Dataset excerpts:

□ □ □ □

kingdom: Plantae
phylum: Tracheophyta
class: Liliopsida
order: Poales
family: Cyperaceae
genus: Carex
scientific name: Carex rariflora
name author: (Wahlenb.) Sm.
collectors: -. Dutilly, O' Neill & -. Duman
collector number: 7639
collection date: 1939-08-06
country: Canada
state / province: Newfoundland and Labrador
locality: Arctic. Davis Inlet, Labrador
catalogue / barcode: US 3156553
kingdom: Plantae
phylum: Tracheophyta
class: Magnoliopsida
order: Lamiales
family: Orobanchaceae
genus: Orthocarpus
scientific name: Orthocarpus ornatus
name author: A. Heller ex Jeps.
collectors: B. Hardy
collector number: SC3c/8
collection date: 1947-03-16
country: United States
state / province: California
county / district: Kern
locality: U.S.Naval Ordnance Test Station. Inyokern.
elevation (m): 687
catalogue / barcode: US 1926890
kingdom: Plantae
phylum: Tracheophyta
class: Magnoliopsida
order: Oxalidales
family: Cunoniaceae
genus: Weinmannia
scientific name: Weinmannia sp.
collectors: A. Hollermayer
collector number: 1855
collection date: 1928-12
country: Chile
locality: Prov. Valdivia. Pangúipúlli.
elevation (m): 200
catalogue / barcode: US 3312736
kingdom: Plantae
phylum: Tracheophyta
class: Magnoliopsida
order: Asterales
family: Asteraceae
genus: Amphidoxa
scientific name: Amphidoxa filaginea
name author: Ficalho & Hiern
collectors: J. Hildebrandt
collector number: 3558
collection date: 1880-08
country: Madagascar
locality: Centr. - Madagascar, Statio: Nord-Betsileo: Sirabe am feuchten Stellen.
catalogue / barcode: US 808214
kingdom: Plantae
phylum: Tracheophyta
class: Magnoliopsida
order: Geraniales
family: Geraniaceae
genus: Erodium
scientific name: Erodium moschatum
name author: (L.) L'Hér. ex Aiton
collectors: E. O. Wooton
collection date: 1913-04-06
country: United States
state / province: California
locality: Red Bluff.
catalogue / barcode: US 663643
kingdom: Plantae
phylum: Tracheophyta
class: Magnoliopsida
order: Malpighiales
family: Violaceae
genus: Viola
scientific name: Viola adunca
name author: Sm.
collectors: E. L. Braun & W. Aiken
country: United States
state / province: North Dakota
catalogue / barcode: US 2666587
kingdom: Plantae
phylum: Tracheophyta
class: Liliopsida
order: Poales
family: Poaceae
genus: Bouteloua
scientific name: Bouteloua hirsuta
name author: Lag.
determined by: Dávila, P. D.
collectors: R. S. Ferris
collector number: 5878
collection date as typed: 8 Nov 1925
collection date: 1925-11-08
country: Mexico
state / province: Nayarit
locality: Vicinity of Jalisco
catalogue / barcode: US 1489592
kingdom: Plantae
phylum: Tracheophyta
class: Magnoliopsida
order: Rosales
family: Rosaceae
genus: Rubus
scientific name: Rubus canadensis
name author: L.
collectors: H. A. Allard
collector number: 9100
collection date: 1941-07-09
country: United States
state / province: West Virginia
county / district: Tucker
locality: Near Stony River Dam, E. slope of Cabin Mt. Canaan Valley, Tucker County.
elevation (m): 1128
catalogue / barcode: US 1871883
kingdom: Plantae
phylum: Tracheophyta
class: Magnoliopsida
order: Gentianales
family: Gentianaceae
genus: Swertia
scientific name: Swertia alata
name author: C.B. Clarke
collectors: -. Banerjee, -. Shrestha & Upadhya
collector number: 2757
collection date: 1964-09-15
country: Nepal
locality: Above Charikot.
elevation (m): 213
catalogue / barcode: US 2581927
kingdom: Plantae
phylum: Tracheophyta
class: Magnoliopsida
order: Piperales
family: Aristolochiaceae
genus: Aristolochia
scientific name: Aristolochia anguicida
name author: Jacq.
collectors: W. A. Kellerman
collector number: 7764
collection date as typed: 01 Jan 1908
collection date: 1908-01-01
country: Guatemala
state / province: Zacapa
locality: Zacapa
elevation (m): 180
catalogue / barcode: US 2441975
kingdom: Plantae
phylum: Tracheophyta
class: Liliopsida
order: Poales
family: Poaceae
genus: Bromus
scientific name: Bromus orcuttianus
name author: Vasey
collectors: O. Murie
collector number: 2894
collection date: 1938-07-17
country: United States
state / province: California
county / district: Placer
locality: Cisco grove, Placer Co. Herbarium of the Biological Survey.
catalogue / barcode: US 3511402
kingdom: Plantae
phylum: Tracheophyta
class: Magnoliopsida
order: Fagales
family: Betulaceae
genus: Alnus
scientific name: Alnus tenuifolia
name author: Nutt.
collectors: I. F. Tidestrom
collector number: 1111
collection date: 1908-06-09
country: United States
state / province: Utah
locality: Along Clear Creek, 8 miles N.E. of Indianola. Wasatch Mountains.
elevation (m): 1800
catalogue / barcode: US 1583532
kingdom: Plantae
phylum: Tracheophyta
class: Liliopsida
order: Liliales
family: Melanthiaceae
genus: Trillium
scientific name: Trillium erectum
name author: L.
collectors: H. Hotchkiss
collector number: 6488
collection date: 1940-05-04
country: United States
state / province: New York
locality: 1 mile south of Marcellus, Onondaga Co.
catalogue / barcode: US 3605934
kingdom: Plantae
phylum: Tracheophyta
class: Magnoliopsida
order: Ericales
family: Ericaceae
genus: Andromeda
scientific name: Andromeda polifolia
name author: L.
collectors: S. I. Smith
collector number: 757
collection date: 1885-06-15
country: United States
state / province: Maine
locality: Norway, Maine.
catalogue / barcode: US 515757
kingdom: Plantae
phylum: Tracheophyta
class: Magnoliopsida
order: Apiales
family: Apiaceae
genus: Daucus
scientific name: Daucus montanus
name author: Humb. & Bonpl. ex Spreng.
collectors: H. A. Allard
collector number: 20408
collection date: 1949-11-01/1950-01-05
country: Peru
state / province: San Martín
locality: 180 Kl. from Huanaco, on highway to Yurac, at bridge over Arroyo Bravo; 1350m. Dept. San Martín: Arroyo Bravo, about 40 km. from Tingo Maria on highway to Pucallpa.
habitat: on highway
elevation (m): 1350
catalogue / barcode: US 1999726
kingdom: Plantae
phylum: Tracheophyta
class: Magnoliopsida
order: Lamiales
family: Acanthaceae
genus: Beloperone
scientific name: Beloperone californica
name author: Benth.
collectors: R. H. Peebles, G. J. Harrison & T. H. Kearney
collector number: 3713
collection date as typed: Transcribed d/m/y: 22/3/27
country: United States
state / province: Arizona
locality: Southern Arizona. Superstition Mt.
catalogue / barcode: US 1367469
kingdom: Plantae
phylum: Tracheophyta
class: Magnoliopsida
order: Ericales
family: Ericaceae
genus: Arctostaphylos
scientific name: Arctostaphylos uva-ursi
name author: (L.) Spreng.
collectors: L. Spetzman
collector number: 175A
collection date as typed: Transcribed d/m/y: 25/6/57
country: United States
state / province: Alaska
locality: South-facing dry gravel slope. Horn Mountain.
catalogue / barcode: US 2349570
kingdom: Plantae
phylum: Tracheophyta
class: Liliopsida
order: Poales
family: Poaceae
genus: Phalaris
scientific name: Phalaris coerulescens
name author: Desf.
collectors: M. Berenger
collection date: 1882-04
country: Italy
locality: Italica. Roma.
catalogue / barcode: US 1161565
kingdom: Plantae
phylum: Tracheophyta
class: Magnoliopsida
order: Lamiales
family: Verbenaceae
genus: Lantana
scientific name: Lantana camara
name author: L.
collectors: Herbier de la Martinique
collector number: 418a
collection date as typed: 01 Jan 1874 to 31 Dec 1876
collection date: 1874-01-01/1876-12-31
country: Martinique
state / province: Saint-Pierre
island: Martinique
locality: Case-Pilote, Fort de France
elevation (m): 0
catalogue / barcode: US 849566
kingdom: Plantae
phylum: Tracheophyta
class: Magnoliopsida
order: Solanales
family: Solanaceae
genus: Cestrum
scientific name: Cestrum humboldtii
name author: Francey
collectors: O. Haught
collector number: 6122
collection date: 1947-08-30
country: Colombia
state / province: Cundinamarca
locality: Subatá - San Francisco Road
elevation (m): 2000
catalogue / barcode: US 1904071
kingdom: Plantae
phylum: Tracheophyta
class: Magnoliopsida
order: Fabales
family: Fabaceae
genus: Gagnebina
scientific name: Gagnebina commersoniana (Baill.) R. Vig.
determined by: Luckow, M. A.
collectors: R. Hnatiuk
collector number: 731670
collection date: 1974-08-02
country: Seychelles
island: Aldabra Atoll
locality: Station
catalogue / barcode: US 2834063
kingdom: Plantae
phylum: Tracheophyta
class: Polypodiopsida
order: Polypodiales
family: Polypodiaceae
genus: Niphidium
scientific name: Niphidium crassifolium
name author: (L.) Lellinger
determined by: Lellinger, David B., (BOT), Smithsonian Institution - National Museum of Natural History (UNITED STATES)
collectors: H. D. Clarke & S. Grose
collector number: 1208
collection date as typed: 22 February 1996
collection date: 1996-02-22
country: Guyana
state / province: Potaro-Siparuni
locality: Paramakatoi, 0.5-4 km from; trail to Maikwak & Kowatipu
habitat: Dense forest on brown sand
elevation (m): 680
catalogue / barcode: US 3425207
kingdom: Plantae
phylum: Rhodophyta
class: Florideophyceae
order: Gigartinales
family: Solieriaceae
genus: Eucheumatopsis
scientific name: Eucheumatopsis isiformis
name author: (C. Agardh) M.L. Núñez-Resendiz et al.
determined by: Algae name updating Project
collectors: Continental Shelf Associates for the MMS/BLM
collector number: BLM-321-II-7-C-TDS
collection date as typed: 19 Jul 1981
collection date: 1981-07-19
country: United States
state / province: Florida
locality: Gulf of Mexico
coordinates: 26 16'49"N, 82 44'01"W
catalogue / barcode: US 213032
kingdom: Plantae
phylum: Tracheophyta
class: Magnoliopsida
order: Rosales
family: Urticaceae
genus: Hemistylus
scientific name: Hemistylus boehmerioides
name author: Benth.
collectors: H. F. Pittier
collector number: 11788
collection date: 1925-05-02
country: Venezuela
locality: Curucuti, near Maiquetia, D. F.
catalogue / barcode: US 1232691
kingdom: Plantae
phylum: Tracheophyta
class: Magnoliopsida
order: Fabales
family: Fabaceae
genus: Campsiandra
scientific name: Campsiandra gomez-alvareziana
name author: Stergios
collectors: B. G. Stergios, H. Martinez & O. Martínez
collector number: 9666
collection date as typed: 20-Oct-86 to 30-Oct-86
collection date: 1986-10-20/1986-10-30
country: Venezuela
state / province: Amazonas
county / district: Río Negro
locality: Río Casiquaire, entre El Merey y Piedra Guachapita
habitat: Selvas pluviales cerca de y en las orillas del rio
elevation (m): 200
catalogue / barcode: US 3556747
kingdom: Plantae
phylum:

□ □ □ □

SHORT EXERCISE: Reproduce the material from the line with "collection date: 1949-11-01/1950-01-05" up to and including the line with "locality: 180 Kl.", substituting "nation" for "country" and leaving everything else unchanged.

ANSWER BELOW:
collection date: 1949-11-01/1950-01-05
nation: Peru
state / province: San Martín
locality: 180 Kl. from Huanaco, on highway to Yurac, at bridge over Arroyo Bravo; 1350m. Dept. San Martín: Arroyo Bravo, about 40 km. from Tingo Maria on highway to Pucallpa.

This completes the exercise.